▶ _Pasaje citado_
---*---

El gobierno de Piñera que había prometido “devolver el crecimiento” durante la campaña electoral, ahora estaba atrapado y sin ideas debido a la guerra comercial entre China y Estados Unidos.
¿Exagero? No, en absoluto. Tan solo recuerde esa frase del ministro de Hacienda, Felipe Larraín, cuando visitó a las monjas del Hogar Niño Jesús. “Les pedí que rezaran por la paz comercial, entre China y Estados Unidos”, afirmó.
Pamela Jiles lo entendió de inmediato. “Es patético que un Gobierno le pida a la gente que rece para enfrentar la falta de crecimiento”.
Era agosto de 2019. Para entonces, el primo de Piñera, el ministro del Interior, Andrés Chadwick, ya estaba también en la cuerda floja por el crimen de Camilo Catrillanca.
Los nombres de la tragedia de octubre empiezan a perfilarse: Larraín que ofrece flores a los románticos en medio del alza del IPC y, en cambio, se niega a gastar 8 millones de dólares para frenar la temida alza del Metro. Chadwick que omite el informe de la Agencia Nacional de Inteligencia el cual advertía de atentados contra la red subterránea, si el alza se concretaba.
Se acerca octubre, la economía no despega y la vida de la clase media se ha hecho más dura, desde la llegada misma del Gobierno, un año antes. Ciper resumía: “En abril de 2018, el Servicio de Impuestos Internos (SII) anunció un aumento de las contribuciones de un 30% en promedio, en tres años. En enero de 2019, se anunció un incremento de 6,4% en las tarifas del TAG. En mayo las cuentas de la luz anotaron un alza de un 10,5% promedio. En septiembre, las isapres subieron un 50%, promedio, la prima GES (mientras Fonasa sólo lo hizo en un 3%). A inicios de octubre, la luz volvió a subir otro 9,2% promedio. Y el último vagón del tren de alzas fue el incremento del transporte público en $30. El tren de alzas que terminó de asfixiar a los chilenos había comenzado su recorrido en abril de 2018 hasta descarrilarse en octubre de 2019. Ésta fue la chispa que terminó con el tren fuera de las vías: los estudiantes secundarios se organizaron y llamaron a saltarse en masa los torniquetes del Metro, bajo la consigna “evade como Piñera”.
Sí, “evade como Piñera”, porque ¿se acuerda de esa casa en la playa en Caburgua propiedad del Mandatario?
Para entonces, ya era de dominio público que Sebastián Piñera nunca había pagado un peso de contribuciones por esa propiedad a la Municipalidad de Pucón. Y mi amiga, la del Lago Ranco, ahora estaba en las marchas.
El Presidente era totalmente incapaz de mejorar o siquiera aliviar la calidad de vida de la población que confió en él con su voto.

---*---

▶ _Extractos de datos_
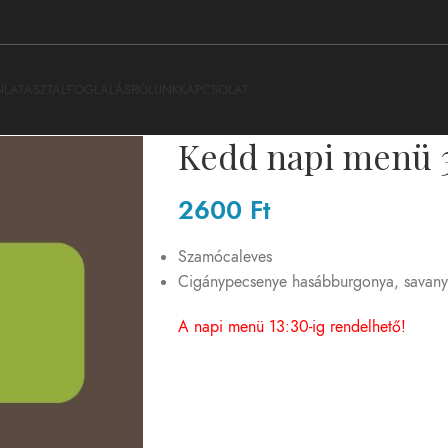
NLAT
ASZTALFOGLALÁS
RÓLUNK
KAPCSOLAT
Kedd napi menü 3
2600
Ft
Szamócaleves
Cigánypecsenye hasábburgonya, savan
A napi menü 13:30-ig rendelhető!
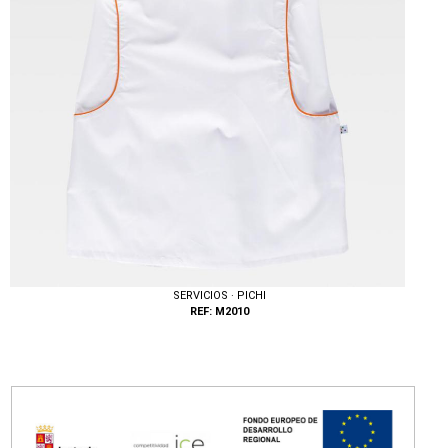
SERVICIOS · PICHI
REF: M2010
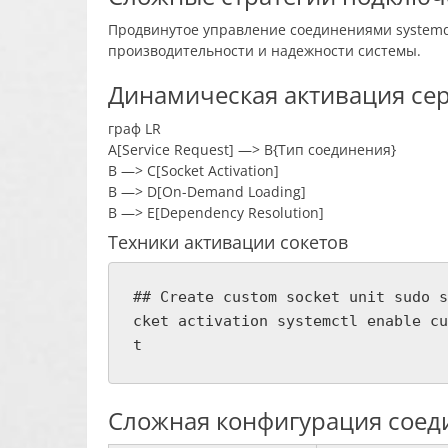
Продвинутое управление соединениями system
производительности и надежности системы.
Динамическая активация се
граф LR
A[Service Request] —> B{Тип соединения}
B —> C[Socket Activation]
B —> D[On-Demand Loading]
B —> E[Dependency Resolution]
Техники активации сокетов
## Create custom socket unit sudo s
cket activation systemctl enable cu
t
Сложная конфигурация соед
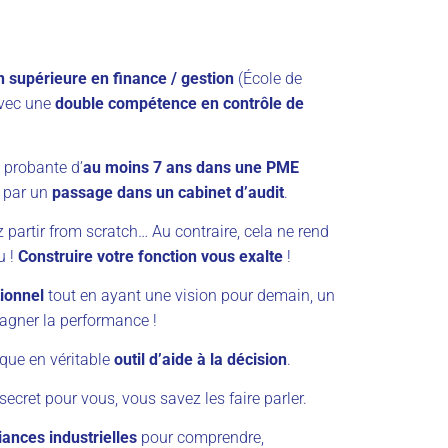
n supérieure en finance / gestion
(École de
vec une
double compétence en contrôle de
 probante d’
au moins 7 ans dans une PME
 par un
passage dans un cabinet d’audit
.
z partir from scratch… Au contraire, cela ne rend
u !
Construire votre fonction vous exalte
!
tionnel
tout en ayant une vision pour demain, un
gner la performance !
que en véritable
outil d’aide à la décision
.
secret pour vous, vous savez les faire parler.
iances industrielles
pour comprendre,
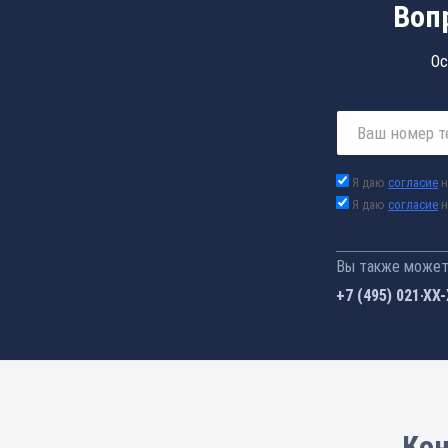
Воп
Ос
Я даю
согласие
н
Я даю
согласие
н
Вы также можете
+7 (495) 021-41
Кон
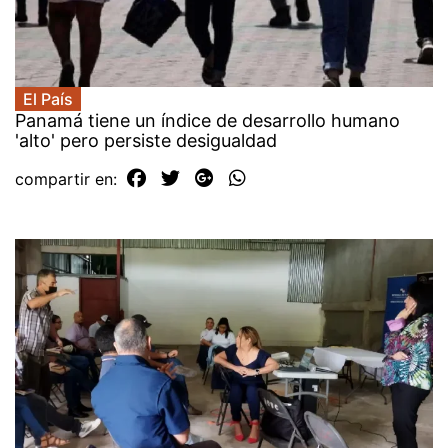
El País
Panamá tiene un índice de desarrollo humano
'alto' pero persiste desigualdad
compartir en:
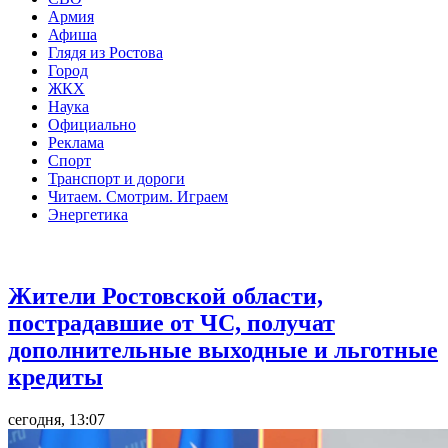
Армия
Афиша
Глядя из Ростова
Город
ЖКХ
Наука
Официально
Реклама
Спорт
Транспорт и дороги
Читаем. Смотрим. Играем
Энергетика
Общество
Жители Ростовской области,
пострадавшие от ЧС, получат
дополнительные выходные и льготные
кредиты
сегодня, 13:07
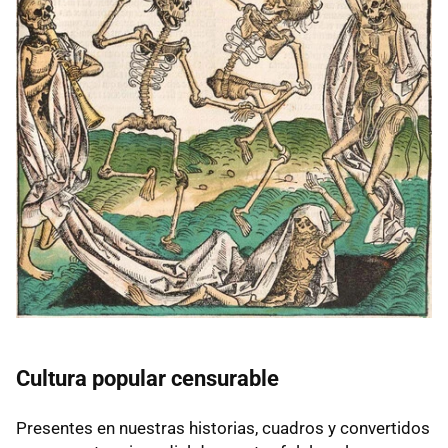
Cultura popular censurable
Presentes en nuestras historias, cuadros y convertidos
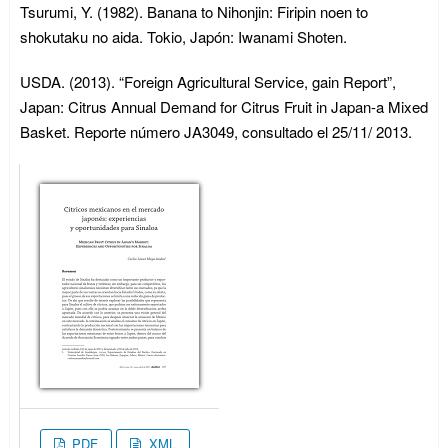
Tsurumi, Y. (1982). Banana to Nihonjin: Firipin noen to
shokutaku no aida. Tokio, Japón: Iwanami Shoten.
USDA. (2013). “Foreign Agricultural Service, gain Report”,
Japan: Citrus Annual Demand for Citrus Fruit in Japan-a Mixed
Basket. Reporte número JA3049, consultado el 25/11/ 2013.
PDF
XML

---*---

▶ _Tarea asignada_
Transcribe la parte del texto sobre el gobierno de Piñera que comienza en "Para entonces, ya" y termina en "en las marchas.".

▶ _Resultado obtenido_
Para entonces, ya era de dominio público que Sebastián Piñera nunca había pagado un peso de contribuciones por esa propiedad a la Municipalidad de Pucón. Y mi amiga, la del Lago Ranco, ahora estaba en las marchas.